Kaka flown in to boost Abel Tasman population
Thursday, 1 October 2015
Four female kaka destined for release in Abel Tasman National Park will spend the next month in a park aviary, hopefully calling in their wild suitors.
The birds were welcomed into Golden Bay by iwi in a moving powhiri at Onetahua Marae on Wednesday afternoon after a day-long journey by road and air from the Department of Conservation's Te Anau Wildlife sanctuary.
They are the first of a number of planned releases of kaka in the park as part of the work by DOC and environmental trust Project Janszoon.
Project Janszoon aviculturist Rosemary Vander Lee said the birds would remain at a purpose-built aviary at Wainui Hut, in the park's upper reaches, to become familiar with the sights and sounds of their new surroundings and, hopefully, call in male members of the park's remnant kaka population.
DOC had recommended this and another possible kaka transfer later this summer be made up of female birds in order to capture the genetics of the park's existing population before it was too late, she said.
The project's wildlife recovery manager, Peter Gaze, said the transfer had been 2 and a half years in the planning and would be followed by more in subsequent years. The transferred kaka came from existing captive populations and have been raised in Te Anau, Dunedin and Invercargill.
``We intend to keep releasing kaka in the park for a number of years and would like to get stock from the wild in the northern South Island.'
Kaka in Nelson Lakes National Park were currently being tracked to later locate nests with fledglings and eggs, he said.

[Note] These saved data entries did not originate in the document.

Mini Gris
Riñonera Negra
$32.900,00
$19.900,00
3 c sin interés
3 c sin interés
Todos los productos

``We know there were large flocks of kaka in the park, especially when the rata was flowering. We have got onto the possums and the rata is coming back.'
Gaze said stoats were the main enemy of kaka and the prioject would continue with its intensive trapping regime t counter the risk.

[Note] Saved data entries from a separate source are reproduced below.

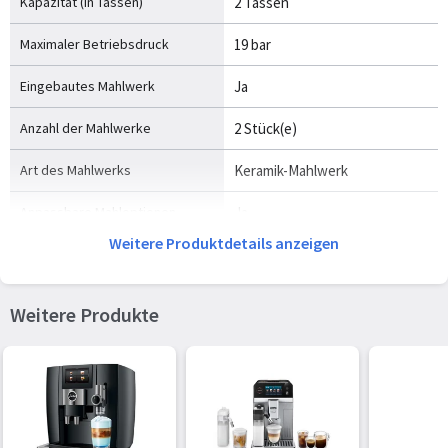
Kapazität (in Tassen)
2 Tassen
Maximaler Betriebsdruck
19 bar
Eingebautes Mahlwerk
Ja
Anzahl der Mahlwerke
2 Stück(e)
Art des Mahlwerks
Keramik-Mahlwerk
Anpassbare Mahloptionen
Ja
Weitere Produktdetails anzeigen
Fassungsvermögen
375 g
Kaffeebohnen
Weitere Produkte
Einstellbare Stärke des Kaffees
Ja
Integrierter Milchaufschäumer
Ja
Milchtank
Ja
Milchtank-Kapazität
0,7 l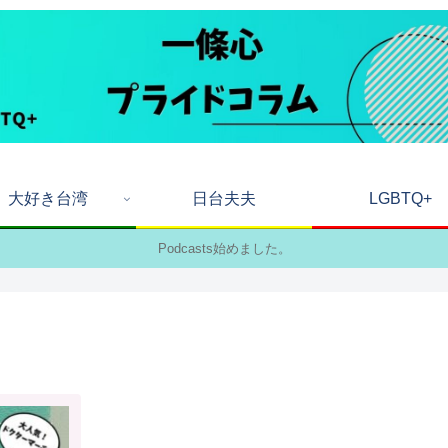
大好き台湾
日台夫夫
LGBTQ+
Podcasts始めました。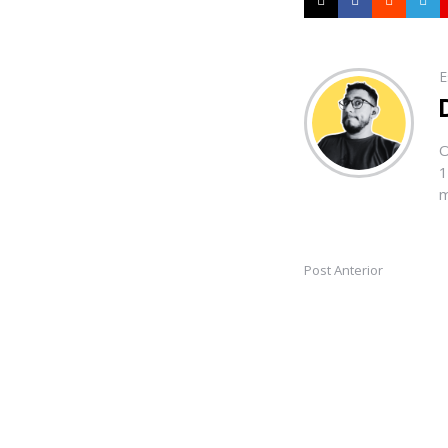
E
O
1
m
Post Anterior
Post
navigation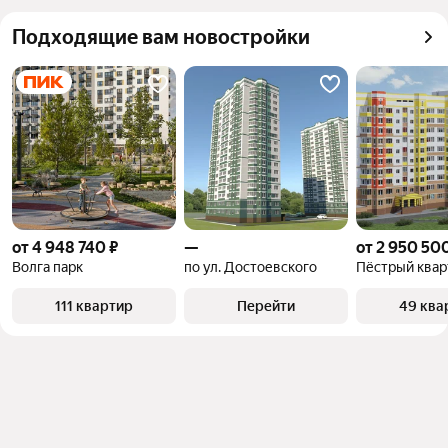
можете отсортировать результаты по стоимости 
объект
квадратного метра или площади
Подходящие вам новостройки
от 4 948 740 ₽
—
от 2 950 50
Волга парк
по ул. Достоевского
Пёстрый квар
111 квартир
Перейти
49 ква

The transferred birds would be released in about a month.
Ngai Tahu representative Bubba Thompson, who accompanied the birds on their journey, said it was important for Ngai Tahu to be able to meet eye to eye those who receiving these taonga.
In accepting guardianship of the birds, the three Iwi Ngati Tama, Ngati Rarua and Te Atiawa said the manu (birds) were returning home.
'Blessing the kaka at Onetahua Marae means they are now attached to the whanau, hapu and the iwi of the area.
Kaka have been in the Abel Tasman in great numbers before, we are receiving the birds and acknowledging that they have come home and we will look after them,' said Margie Little, the Ngati Tama representative for Manawhenua ki Mohua.
Pest control undertaken by Project Janszoon meant the relocated birds would have a good chance of reestablishing a healthy kaka population in the park.